Пластическая сторона театра, минуя мутные фильтры его психологизации и ложного реализма, сохранила главный театральный ген — ген Мима, Лицедея, Шута (в шекспировом, трагическом смысле). В истощенных клетках исторической памяти как-то удержалась тайна театра — у его истоков стояли жрецы. Вот его суть, а уж потом все слова, написанные авторами всех времен и народов — от Эсхила до Софронова. Кирилл Николаевич знал цену смеху и знал его природу. Однажды в умной телепередаче с академиком Панченко говорили о смеховой культуре средневековья и русском юродстве. На встречу в качестве достойного слушателя пригласили Кирилла Черноземова.
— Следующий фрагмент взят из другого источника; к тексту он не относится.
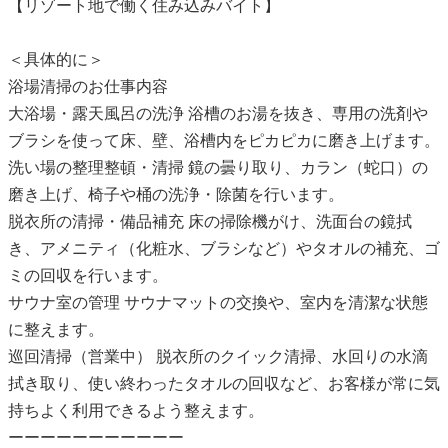
【リゾート地で働く住み込みバイト】
＜具体的に＞
浴場清掃のお仕事内容
大浴場・露天風呂の洗浄 浴槽のお湯を抜き、専用の洗剤や
ブラシを使って床、壁、浴槽内をピカピカに磨き上げます。
洗い場の整理整頓・清掃 鏡の曇り取り、カラン（蛇口）の
磨き上げ、椅子や桶の洗浄・除菌を行います。
脱衣所の清掃・備品補充 床の掃除機がけ、洗面台の鏡拭
き、アメニティ（化粧水、ブラシなど）やタオルの補充、ゴ
ミの回収を行います。
サウナ室の管理 サウナマットの交換や、室内を清潔な状態
に整えます。
巡回清掃（営業中） 脱衣所のクイック清掃、水回りの水滴
拭き取り、使い終わったタオルの回収など、お客様が常に気
持ちよく利用できるよう整えます。
ーーーーーーーーーーー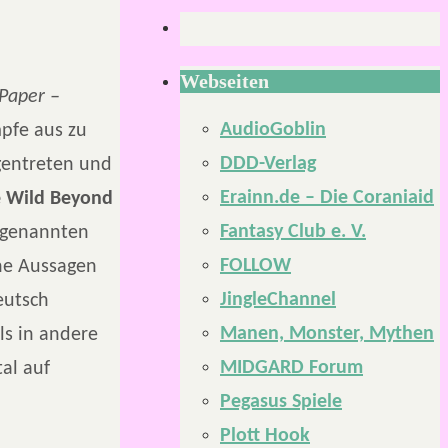
Webseiten
Paper –
AudioGoblin
pfe aus zu
DDD-Verlag
gentreten und
Erainn.de – Die Coraniaid
e Wild Beyond
Fantasy Club e. V.
 genannten
FOLLOW
ine Aussagen
JingleChannel
eutsch
Manen, Monster, Mythen
ls in andere
MIDGARD Forum
al auf
Pegasus Spiele
Plott Hook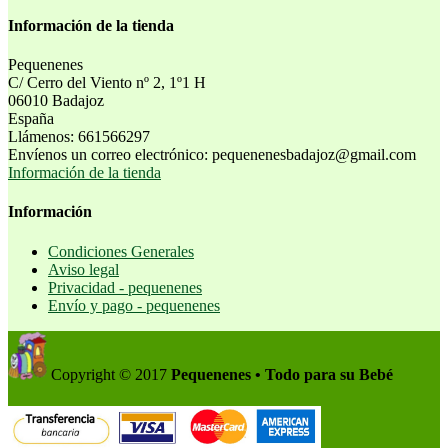
Información de la tienda
Pequenenes
C/ Cerro del Viento nº 2, 1º1 H
06010 Badajoz
España
Llámenos:
661566297
Envíenos un correo electrónico:
pequenenesbadajoz@gmail.com
Información de la tienda
Información
Condiciones Generales
Aviso legal
Privacidad - pequenenes
Envío y pago - pequenenes
Copyright © 2017
Pequenenes • Todo para su Bebé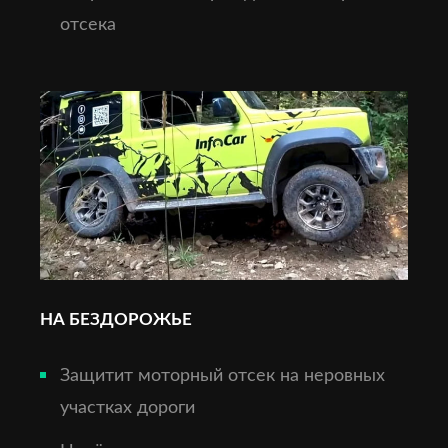
отсека
НА БЕЗДОРОЖЬЕ
Защитит моторный отсек на неровных
участках дороги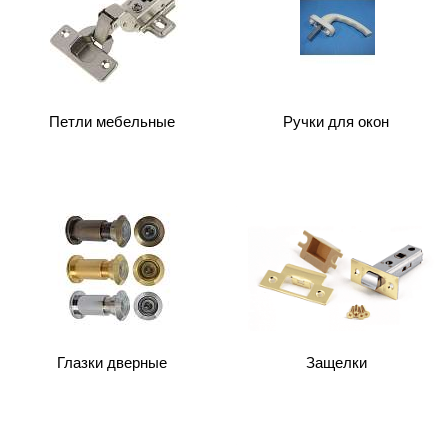
Петли мебельные
Ручки для окон
Глазки дверные
Защелки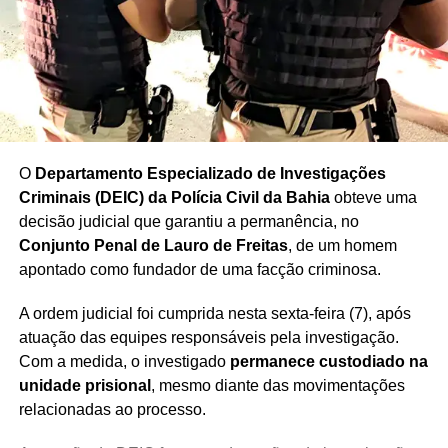
O
Departamento Especializado de Investigações
Criminais (DEIC) da Polícia Civil da Bahia
obteve uma
decisão judicial que garantiu a permanência, no
Conjunto Penal de Lauro de Freitas
, de um homem
apontado como fundador de uma facção criminosa.
A ordem judicial foi cumprida nesta sexta-feira (7), após
atuação das equipes responsáveis pela investigação.
Com a medida, o investigado
permanece custodiado na
unidade prisional
, mesmo diante das movimentações
relacionadas ao processo.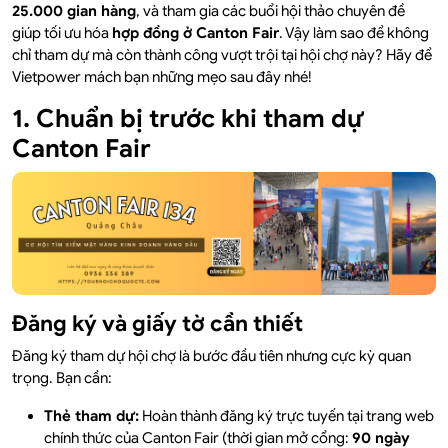
25.000 gian hàng
, và tham gia các buổi hội thảo chuyên đề
giúp tối ưu hóa
hợp đồng ở Canton Fair
. Vậy làm sao để không
chỉ tham dự mà còn thành công vượt trội tại hội chợ này? Hãy để
Vietpower mách bạn những mẹo sau đây nhé!
1. Chuẩn bị trước khi tham dự
Canton Fair
Đăng ký và giấy tờ cần thiết
Đăng ký tham dự hội chợ là bước đầu tiên nhưng cực kỳ quan
trọng. Bạn cần:
Thẻ tham dự:
Hoàn thành đăng ký trực tuyến tại trang web
chính thức của Canton Fair (thời gian mở cổng:
90 ngày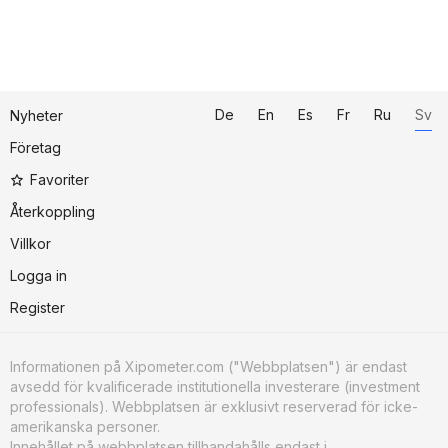
De
En
Es
Fr
Ru
Sv
Nyheter
Företag
Favoriter
Återkoppling
Villkor
Logga in
Register
Informationen på Xipometer.com ("Webbplatsen") är endast
avsedd för kvalificerade institutionella investerare (investment
professionals). Webbplatsen är exklusivt reserverad för icke-
amerikanska personer.
Innehållet på webbplatsen tillhandahålls endast i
Панченко был ученый слова, текста, идеи, а Черноземов — мастер тела, действия, акта. Увлекательный диалог быстро перерос в монолог — Александр Михайлович испытующе внимал тому, что не говорил, а творил Черноземов, державший в своих огромных ладонях ткань, вещество, трепещущую материю поднятой темы.
Мы прекрасно знали его работы в фильмах, где плащ и шпага, этикет и ритуал, танец и поклон притягивали зрительскую душу невероятным восторгом подлинного театрального праздника. Кто слышал, как Черноземов читал «Каменного гостя» или монологи Барона из «Скупого рыцаря» или Сальери, тот не забудет этого предельного высказывания, этой ликующей правды театра. При нем как-то исчезал вопрос о системе, основах, методе — он заражал собой однажды и навсегда.
Когда Козинцев снимал «Гамлета», Черноземова позвали в дублеры к Смоктуновскому — Кирилл Николаевич блистательно фехтовал. Всякий раз, пересматривая фильм, я слышу, как Иннокентий Михайлович «влипает» в неожиданную интонацию. Они подружились с Черноземовым, вместе репетировали монологи, и на финальных строках монолога о флейте: «Но играть на мне нельзя!» — я буквально вздрагиваю от узнаваемости.